_Consignes de travail_
1. Dans le texte sur les relations Japon-Chine, reprenez le passage qui s'ouvre sur les mots contenant « Et bien sûr, aujourd’hui, il » et se clôt sur « sur l’hégémon chinois. », en substituant « bouclier atomique » à « parapluie nucléaire ».
2. Répondez à ces questions sur le texte consacré aux relations Japon-Chine :
(a) Quels conflits du théâtre asiatique le texte cite-t-il comme faisant rage autour du Japon pendant qu'il se développait en paix ?
(b) Combien de morts l'armée impériale a-t-elle infligés à la Chine selon le texte ?
(c) Autour de quelles îles la Chine impose-t-elle des frictions aux garde-côtes japonais ?
3. Pouvez-vous poursuivre le texte sur les relations Japon-Chine à partir de sa dernière phrase ?

_Extrait du document_
__________________________________________________
Relations Japon-Chine : Un Équilibre Délicat entre Admiration, Méfiance et Nécessité

Le Japon se retrouve dans une équation difficile à résoudre, pris en tenaille entre la Chine, son puissant voisin continental, et les États-Unis, son allié. Face aux États-Unis, le Japon se situe dans une relation amour-haine. En vérité, il doit tout à son mentor : la possibilité même d’exister d’abord, la démocratie - qu’il interprète certes à sa façon -, aux conservateurs d’avoir pu rester au pouvoir quasi sans discontinuer depuis la fin de la guerre, aux ouvriers d’avoir la possibilité de s’exprimer à travers des syndicats aussi conformistes soient-ils, aux agriculteurs d’avoir enfin leur terre à eux, à sa jeunesse d’avoir eu accès à une nouvelle culture permettant une forme d’émancipation.

Et bien sûr, aujourd’hui, il peut se protéger sous son parapluie nucléaire car alors que la guerre faisait rage autour de lui sur le théâtre asiatique (Corée, Vietnam), il a pu se développer en paix. Face à la Chine, c’est aussi un sentiment trouble fait d’admiration, de jalousie et de peur. Centre de l’univers dans lequel le Japon s’est peu à peu constitué en nation, en partie face à lui, l'Empire du Milieu lui a en quelque sorte permis de se sentir en sécurité dans un monde centré sur l’hégémon chinois.

Il lui doit son écriture, ses traits de pensée confucianiste et bien d’autre chose. Fascination donc, mais aussi crainte que le géant asiatique cherche à se venger des vingt millions de morts que lui a infligées l’armée impériale et dont les comptes sont loin d’être soldés. Crainte d’être de plus en plus recalé dans la hiérarchie tellement fondamentale dans la pensée confucianiste dont il reste imprégné. Crainte aussi des frictions qu’impose la Chine à ses garde-côtes notamment autour des îles Senkaku et auxquels il ne sait en vérité comment répondre tant celles-ci se font au cas par cas sans qu’il lui soit possible de réagir avec un plan précis, avec toujours pour horizon un conflit plus direct.

Carte des îles Senkaku, source : Wikipedia

Les Enjeux Économiques et la Dépendance Mutuelle

C’est ainsi qu’il faut comprendre pourquoi il entend s'opposer à toute tentative américaine de l'intégrer à un bloc économique aligné contre la Chine. Mais par ailleurs, nombre de responsables ne souhaitent pas se laisser entraîner dans les efforts américains visant à maximiser la pression commerciale sur la Chine en limitant ses propres interactions économiques avec Pékin, principal partenaire commercial et source importante de biens et de matières premières.
__________________________________________________
_Données fournies_
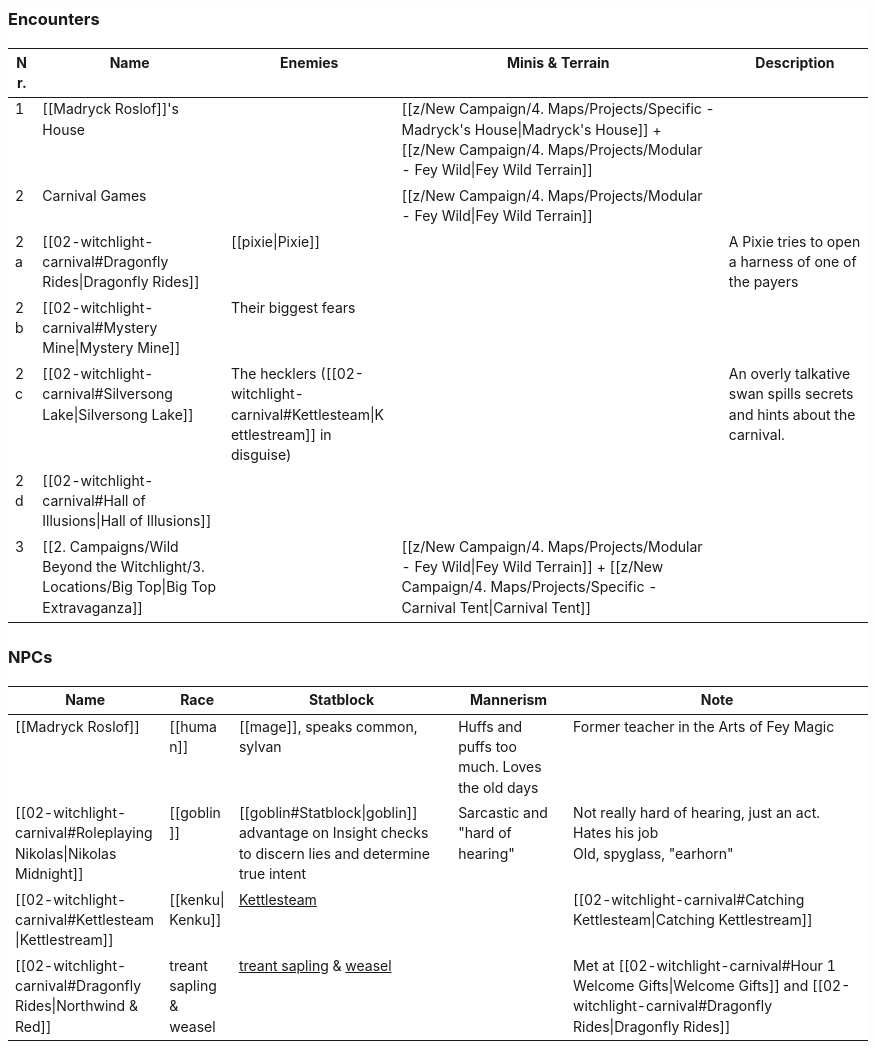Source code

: ### Encounters

| Nr. | Name                                                            | Enemies                                                                         | Minis & Terrain                                                                            | Description                                                           |
| --- | --------------------------------------------------------------- | ------------------------------------------------------------------------------- | ------------------------------------------------------------------------------------------ | --------------------------------------------------------------------- |
| 1   | [[Madryck Roslof]]'s House                                      |                                                                                 | [[z/New Campaign/4. Maps/Projects/Specific - Madryck's House\|Madryck's House]] + [[z/New Campaign/4. Maps/Projects/Modular - Fey Wild\|Fey Wild Terrain]] |                                                                       |
| 2   | Carnival Games                                                  |                                                                                 | [[z/New Campaign/4. Maps/Projects/Modular - Fey Wild\|Fey Wild Terrain]]                                                   |                                                                       |
| 2a  | [[02-witchlight-carnival#Dragonfly Rides\|Dragonfly Rides]]     | [[pixie\|Pixie]]                                                                |                                                                                            | A Pixie tries to open a harness of one of the payers                  |
| 2b  | [[02-witchlight-carnival#Mystery Mine\|Mystery Mine]]           | Their biggest fears                                                             |                                                                                            |                                                                       |
| 2c  | [[02-witchlight-carnival#Silversong Lake\|Silversong Lake]]     | The hecklers ([[02-witchlight-carnival#Kettlesteam\|Kettlestream]] in disguise) |                                                                                            | An overly talkative swan spills secrets and hints about the carnival. |
| 2d  | [[02-witchlight-carnival#Hall of Illusions\|Hall of Illusions]] |                                                                                 |                                                                                            |                                                                       |
| 3   | [[2. Campaigns/Wild Beyond the Witchlight/3. Locations/Big Top\|Big Top Extravaganza]]                               |                                                                                 | [[z/New Campaign/4. Maps/Projects/Modular - Fey Wild\|Fey Wild Terrain]] + [[z/New Campaign/4. Maps/Projects/Specific - Carnival Tent\|Carnival Tent]]     |                                                                       |
### NPCs

| Name                                                             | Race                    | Statblock                                                                                          | Mannerism                                         | Note                                                                                                                                                                                   |
| ---------------------------------------------------------------- | ----------------------- | -------------------------------------------------------------------------------------------------- | ------------------------------------------------- | -------------------------------------------------------------------------------------------------------------------------------------------------------------------------------------- |
| [[Madryck Roslof]]                                               | [[human]]               | [[mage]], speaks common, sylvan                                                                    | Huffs and puffs too much. Loves the old days      | Former teacher in the Arts of Fey Magic                                                                                                                                                |
| [[02-witchlight-carnival#Roleplaying Nikolas\|Nikolas Midnight]] | [[goblin]]              | [[goblin#Statblock\|goblin]] advantage on Insight checks to discern lies and determine true intent | Sarcastic and "hard of hearing"                   | Not really hard of hearing, just an act. Hates his job<br>Old, spyglass, "earhorn"                                                                                                     |
| [[02-witchlight-carnival#Kettlesteam\|Kettlestream]]             | [[kenku\|Kenku]]        | [Kettlesteam](kettlesteam-the-kenku-wbtw.md)                                                       |                                                   | [[02-witchlight-carnival#Catching Kettlesteam\|Catching Kettlestream]]                                                                                                                 |
| [[02-witchlight-carnival#Dragonfly Rides\|Northwind & Red]]      | treant sapling & weasel | [treant sapling](treant-sapling-wbtw.md) & [weasel](weasel.md)                                     |                                                   | Met at [[02-witchlight-carnival#Hour 1 Welcome Gifts\|Welcome Gifts]] and [[02-witchlight-carnival#Dragonfly Rides\|Dragonfly Rides]]                                                  |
__________________________________________________
_Réponses aux exercices_
1.
Et bien sûr, aujourd’hui, il peut se protéger sous son bouclier atomique car alors que la guerre faisait rage autour de lui sur le théâtre asiatique (Corée, Vietnam), il a pu se développer en paix. Face à la Chine, c’est aussi un sentiment trouble fait d’admiration, de jalousie et de peur. Centre de l’univers dans lequel le Japon s’est peu à peu constitué en nation, en partie face à lui, l'Empire du Milieu lui a en quelque sorte permis de se sentir en sécurité dans un monde centré sur l’hégémon chinois.

2.
(a) La Corée et le Vietnam.
(b) Vingt millions.
(c) Les îles Senkaku.

3.
L'industrie manufacturière japonaise a été durement touchée lorsque la Chine a restreint les exportations de terres rares vers le Japon en 2010, dans un contexte de conflit politique. Le Japon se méfie de restrictions similaires après que Pékin a ajouté sept terres rares à sa liste de contrôle des exportations, plus tôt ce mois-ci, en réponse aux droits de douane punitifs imposés par Washington.

Alors que le Japon s'efforce de conclure un accord avec les États-Unis, le gouvernement du dirigeant chinois Xi Jinping a mis en garde les Etats contre la conclusion d'accords avec les États-Unis à son détriment. Plutôt que de ralentir les échanges commerciaux, Tokyo tente d'obtenir de la Chine qu'elle reprenne ses importations de fruits de mer et de bœuf en provenance du Japon.

Environ 20 % du commerce total du Japon se fait avec la Chine, soit plus que ses échanges avec les États-Unis. Le Japon doit donc faire preuve de la plus extrême prudence dans ses relations sino-américaines, étant entendu qu’il s'appuie fortement sur les États-Unis, son seul allié officiel en matière de sécurité mais qu’en même temps toute demande de Washington à Tokyo de dégrader ses relations économiques avec la Chine pourrait porter un coup majeur au Japon non seulement sur ce plan, mais aussi sur le plan sécuritaire.

Le Japon : un archipel en crise | Une leçon de géopolitique | ARTE

D’autant que la confiance en la protection américaine d’un Trump isolationniste s’effrite : 70 % de la population japonaise ne fait plus confiance à l’allié militaire américain.

L'Histoire Complexe des Relations Sino-Japonaises

En 1906 paraît Paix japonaise : le Japon et la paix de l'Extrême-Orient, un ouvrage signé Louis Aubert. L'année précédente, le Mikado, empereur du Japon, a mis une raclée au tsar, lors de la guerre russo-japonaise. L’auteur nous explique que "le prestige du Japon en Asie orientale tient à la réussite d’un programme d’éducation. En moins de cinquante ans, il a su prendre de la science européenne ce qui donne la force, tout en sauvegardant son ancienne civilisation qui, presque entièrement est d’origine chinoise".

La civilisation chinoise et le prestige du Japon, c’est l’histoire de deux puissances qui se regardent. Au début de la dynastie des Tang, au VIIe siècle de notre ère, la Chine rayonne. Tout juste réunifiée, elle prospère économiquement, multiplie les avancées technologiques et innove dans les domaines des arts et des idées. Si des contacts ont déjà eu lieu avec le Japon voisin, ceux-ci sont ponctuels et la diffusion de la culture chinoise sur l’archipel se fait progressivement.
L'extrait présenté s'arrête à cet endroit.